#### [Directions for this task]
Write out exactly the line containing "function call appeared in" along with each line that follows it in the records below, and no others.

(Stored data entries)
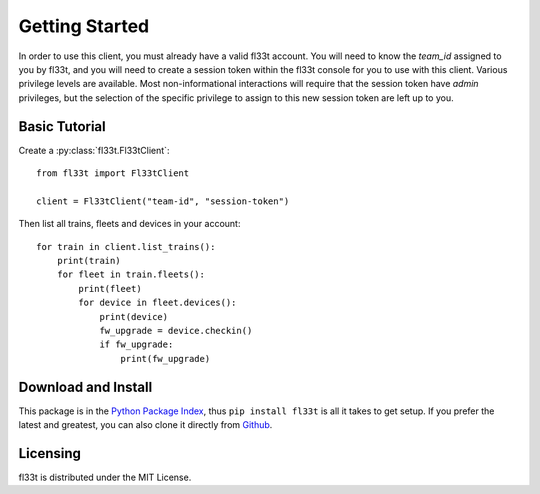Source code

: Getting Started
===============

In order to use this client, you must already have a valid fl33t account.
You will need to know the `team_id` assigned to you by fl33t, and you will
need to create a session token within the fl33t console for you to use with
this client. Various privilege levels are available. Most non-informational
interactions will require that the session token have `admin` privileges, but
the selection of the specific privilege to assign to this new session token are
left up to you.


Basic Tutorial
--------------

Create a :py:class:`fl33t.Fl33tClient`::

    from fl33t import Fl33tClient

    client = Fl33tClient("team-id", "session-token")

Then list all trains, fleets and devices in your account::

    for train in client.list_trains():
        print(train)
        for fleet in train.fleets():
            print(fleet)
            for device in fleet.devices():
                print(device)
                fw_upgrade = device.checkin()
                if fw_upgrade:
                    print(fw_upgrade)


Download and Install
--------------------

This package is in the `Python Package Index`_, thus ``pip install fl33t``
is all it takes to get setup. If you prefer the latest and greatest, you can
also clone it directly from Github_.


Licensing
---------

fl33t is distributed under the MIT License.


.. _Python Package Index: https://pypi.org/project/fl33t
.. _Github: https://github.com/fictivekin/fl33t-client
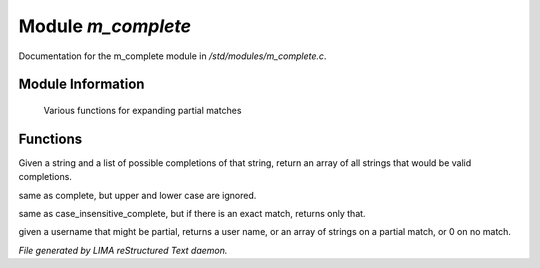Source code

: ********************
Module *m_complete*
********************

Documentation for the m_complete module in */std/modules/m_complete.c*.

Module Information
==================

 Various functions for expanding partial matches

Functions
=========



.. c:function:: string *complete(string partial, string *potentials)

Given a string and a list of possible completions of that string,
return an array of all strings that would be valid completions.



.. c:function:: string *case_insensitive_complete(string partial, string *potentials)

same as complete, but upper and lower case are ignored.



.. c:function:: string *find_best_match_or_complete(string partial, string *potentials)

same as case_insensitive_complete, but if there is an exact match,
returns only that.



.. c:function:: mixed complete_user(string name)

given a username that might be partial, returns a
user name, or an array of strings on a partial match, or 0 on no match.


*File generated by LIMA reStructured Text daemon.*
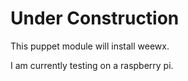 * Under Construction

This puppet module will install weewx.

I am currently testing on a raspberry pi.
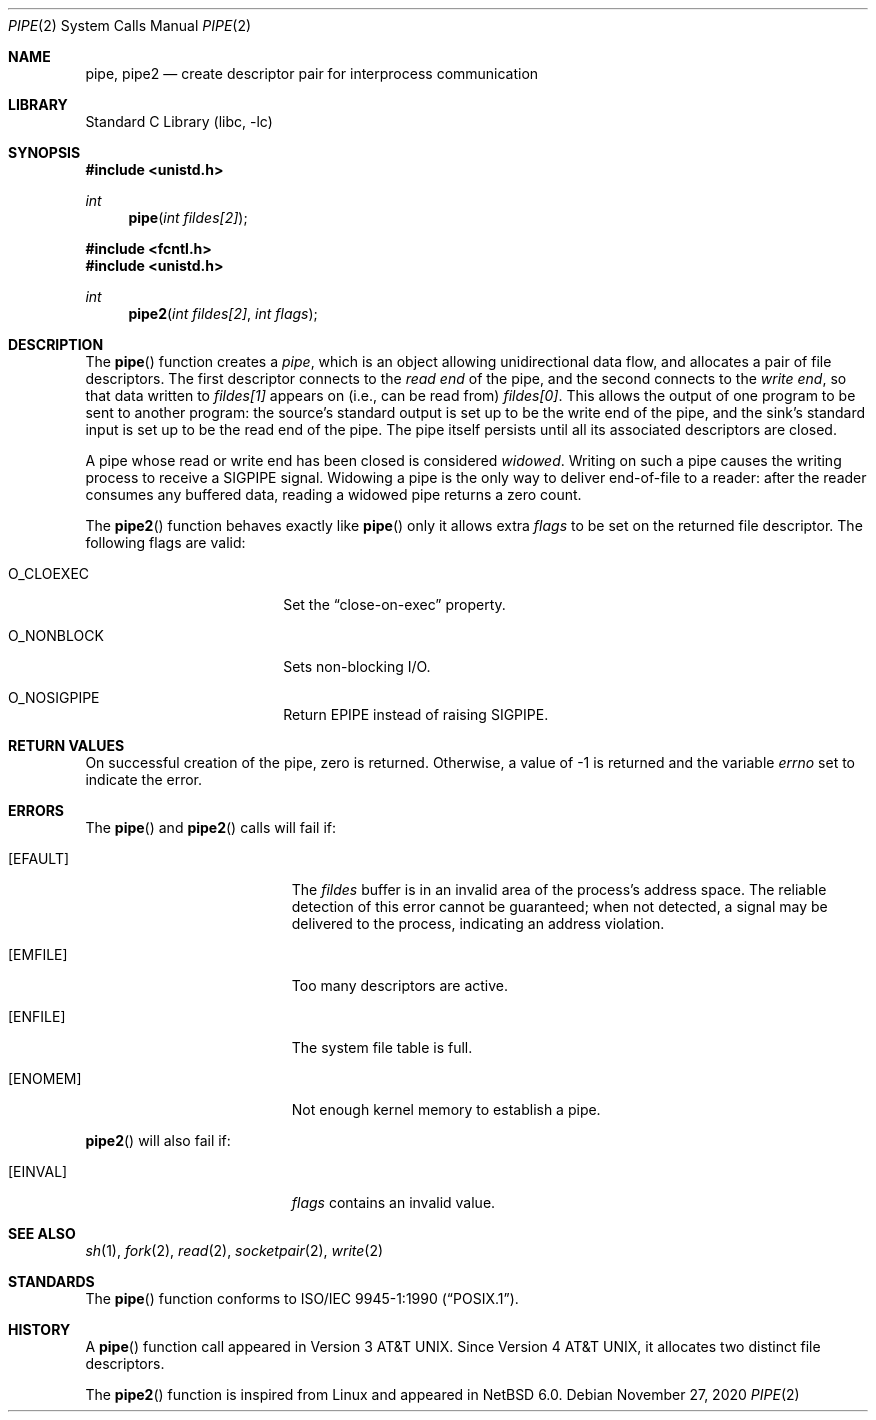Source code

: .\"	$NetBSD: pipe.2,v 1.32 2020/11/27 16:42:00 kamil Exp $
.\"
.\" Copyright (c) 1980, 1991, 1993
.\"	The Regents of the University of California.  All rights reserved.
.\"
.\" Redistribution and use in source and binary forms, with or without
.\" modification, are permitted provided that the following conditions
.\" are met:
.\" 1. Redistributions of source code must retain the above copyright
.\"    notice, this list of conditions and the following disclaimer.
.\" 2. Redistributions in binary form must reproduce the above copyright
.\"    notice, this list of conditions and the following disclaimer in the
.\"    documentation and/or other materials provided with the distribution.
.\" 3. Neither the name of the University nor the names of its contributors
.\"    may be used to endorse or promote products derived from this software
.\"    without specific prior written permission.
.\"
.\" THIS SOFTWARE IS PROVIDED BY THE REGENTS AND CONTRIBUTORS ``AS IS'' AND
.\" ANY EXPRESS OR IMPLIED WARRANTIES, INCLUDING, BUT NOT LIMITED TO, THE
.\" IMPLIED WARRANTIES OF MERCHANTABILITY AND FITNESS FOR A PARTICULAR PURPOSE
.\" ARE DISCLAIMED.  IN NO EVENT SHALL THE REGENTS OR CONTRIBUTORS BE LIABLE
.\" FOR ANY DIRECT, INDIRECT, INCIDENTAL, SPECIAL, EXEMPLARY, OR CONSEQUENTIAL
.\" DAMAGES (INCLUDING, BUT NOT LIMITED TO, PROCUREMENT OF SUBSTITUTE GOODS
.\" OR SERVICES; LOSS OF USE, DATA, OR PROFITS; OR BUSINESS INTERRUPTION)
.\" HOWEVER CAUSED AND ON ANY THEORY OF LIABILITY, WHETHER IN CONTRACT, STRICT
.\" LIABILITY, OR TORT (INCLUDING NEGLIGENCE OR OTHERWISE) ARISING IN ANY WAY
.\" OUT OF THE USE OF THIS SOFTWARE, EVEN IF ADVISED OF THE POSSIBILITY OF
.\" SUCH DAMAGE.
.\"
.\"     @(#)pipe.2	8.1 (Berkeley) 6/4/93
.\"
.Dd November 27, 2020
.Dt PIPE 2
.Os
.Sh NAME
.Nm pipe ,
.Nm pipe2
.Nd create descriptor pair for interprocess communication
.Sh LIBRARY
.Lb libc
.Sh SYNOPSIS
.In unistd.h
.Ft int
.Fn pipe "int fildes[2]"
.In fcntl.h
.In unistd.h
.Ft int
.Fn pipe2 "int fildes[2]" "int flags"
.Sh DESCRIPTION
The
.Fn pipe
function
creates a
.Em pipe ,
which is an object allowing
unidirectional data flow,
and allocates a pair of file descriptors.
The first descriptor connects to the
.Em read end
of the pipe,
and the second connects to the
.Em write end ,
so that data written to
.Fa fildes[1]
appears on (i.e., can be read from)
.Fa fildes[0] .
This allows the output of one program to be
sent
to another program:
the source's standard output is set up to be
the write end of the pipe,
and the sink's standard input is set up to be
the read end of the pipe.
The pipe itself persists until all its associated descriptors are
closed.
.Pp
A pipe whose read or write end has been closed is considered
.Em widowed .
Writing on such a pipe causes the writing process to receive
a
.Dv SIGPIPE
signal.
Widowing a pipe is the only way to deliver end-of-file to a reader:
after the reader consumes any buffered data, reading a widowed pipe
returns a zero count.
.Pp
The
.Fn pipe2
function
behaves exactly like
.Fn pipe
only it allows extra
.Fa flags
to be set on the returned file descriptor.
The following flags are valid:
.Bl -tag -width O_NONBLOCK -offset indent
.It Dv O_CLOEXEC
Set the
.Dq close-on-exec
property.
.It Dv O_NONBLOCK
Sets non-blocking I/O.
.It Dv O_NOSIGPIPE
Return
.Er EPIPE
instead of raising
.Dv SIGPIPE .
.El
.Sh RETURN VALUES
On successful creation of the pipe, zero is returned.
Otherwise, a value of \-1 is returned and the variable
.Va errno
set to indicate the
error.
.Sh ERRORS
The
.Fn pipe
and
.Fn pipe2
calls will fail if:
.Bl -tag -width Er
.It Bq Er EFAULT
The
.Fa fildes
buffer is in an invalid area of the process's address space.
The reliable detection of this error cannot be guaranteed; when not
detected, a signal may be delivered to the process, indicating an
address violation.
.It Bq Er EMFILE
Too many descriptors are active.
.It Bq Er ENFILE
The system file table is full.
.It Bq Er ENOMEM
Not enough kernel memory to establish a pipe.
.El
.Pp
.Fn pipe2
will also fail if:
.Bl -tag -width Er
.It Bq Er EINVAL
.Fa flags
contains an invalid value.
.El
.Sh SEE ALSO
.Xr sh 1 ,
.Xr fork 2 ,
.Xr read 2 ,
.Xr socketpair 2 ,
.Xr write 2
.Sh STANDARDS
The
.Fn pipe
function conforms to
.St -p1003.1-90 .
.Sh HISTORY
A
.Fn pipe
function call appeared in
.At v3 .
Since
.At v4 ,
it allocates two distinct file descriptors.
.Pp
The
.Fn pipe2
function is inspired from Linux and appeared in
.Nx 6.0 .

#### [Solution to this exercise]
function call appeared in
.At v3 .
Since
.At v4 ,
it allocates two distinct file descriptors.
.Pp
The
.Fn pipe2
function is inspired from Linux and appeared in
.Nx 6.0 .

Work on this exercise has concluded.